主人公の少年が瀕死の友人を見つけるのも、従姉の少女に秘密を打ち明けられるのも、あの青年に会うのも森。
その青年なんですけどね、あの「背中に翼の生えた青年」ね、あり得ない程の美しさ。なんでしょうあれは。
もうホントに背中に翼生えててもおかしくない程キレイ。ガチで天使かと思った。思わぬ収穫だったw
こちらは主人公と従姉の役だった二人。映画と違って今風の感じが何とも可愛いので貼っておきます。
何がいいかってこの映画、子供を描こうとしてないのがいい。そして、子供を通した大人を描こうともしてない。

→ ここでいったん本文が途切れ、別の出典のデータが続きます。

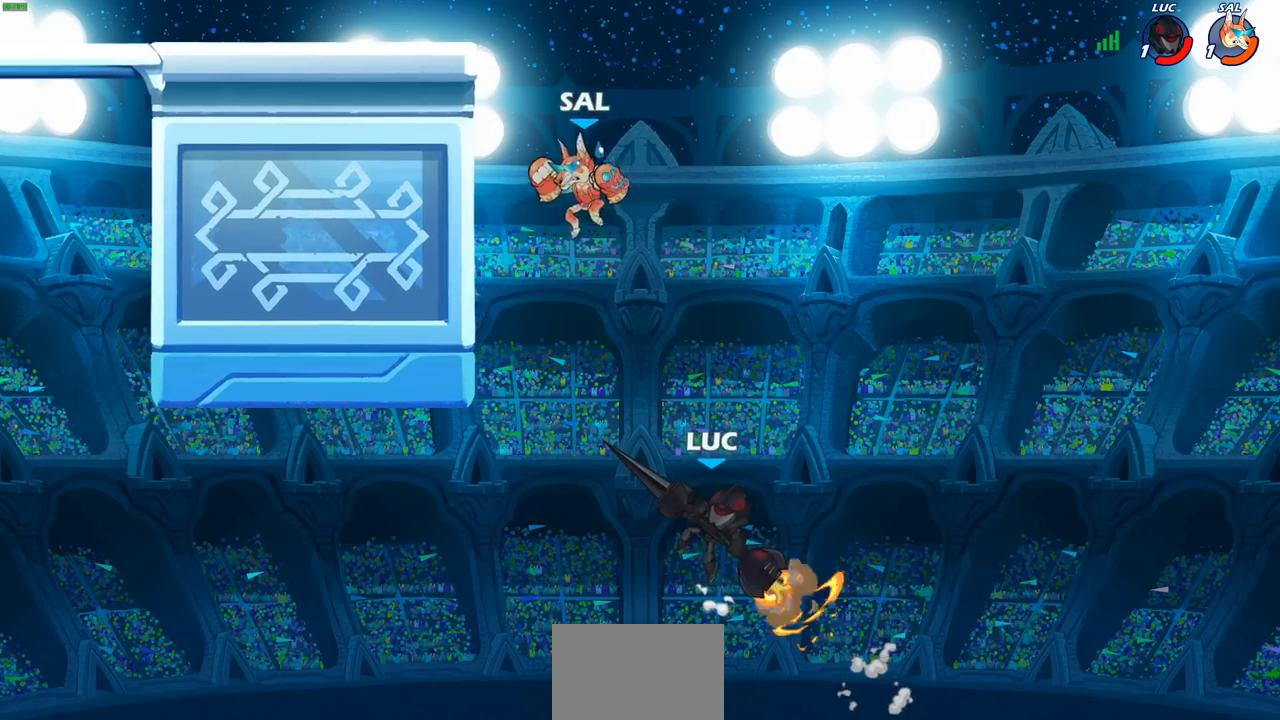
{"buttons": [], "left_stick": "up-left", "right_stick": "center", "events": [[50, "left_stick", "center"], [417, "CIRCLE", "up"], [500, "left_stick", "up-left"]]}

つまり、12歳の主人公と全ての大人&子供達が、全員ガチで対等なのよ。親も親戚も先生もあのおばはんもw、
みんな対等。普通こういう映画って絶対最初に書いたどっちかになるでしょ? それがないの。非常にニュートラル。
そのえこひいきなしの視点が物凄くいいんだよね。だから少年があからさまに哀れなのでもないし、彼の両親や
その他に大人がみんな揃って悪玉って訳でもない。生きるために必死だったとはいえあれは許されんだろう、
と見てる方は無理なく思えるし、最後の少年の在り方についても、意気揚々と敵の懐に入ってやろうとか思ってないし、
かといって親に対して一ミリも郷愁を覚えてない訳でもないんだけど、ああ言うしかないっていうその辺の塩梅がね、
もうね、巧いんだよなあ。登場人物が全て生き生きしているってのもポイント高いよね。
公式HP見るとあの青年は病のせいで修道院にいるって事になってるけど、少年の従兄の兄ちゃんが言うのも多分本当。
で、彼のあれを、あの人とあの人がああしちゃったってのもきっと本当。それはあれが原因でね。
まさかこういう映画でそっちが語られるとは思ってなくて、うーん、深いなスペイン。
鎧を着た僕の心に誰も入れはしないけど、
あの人だけは時々夢の中に出てくるんだ。
そして微笑みながら、僕を包む翼を広げている。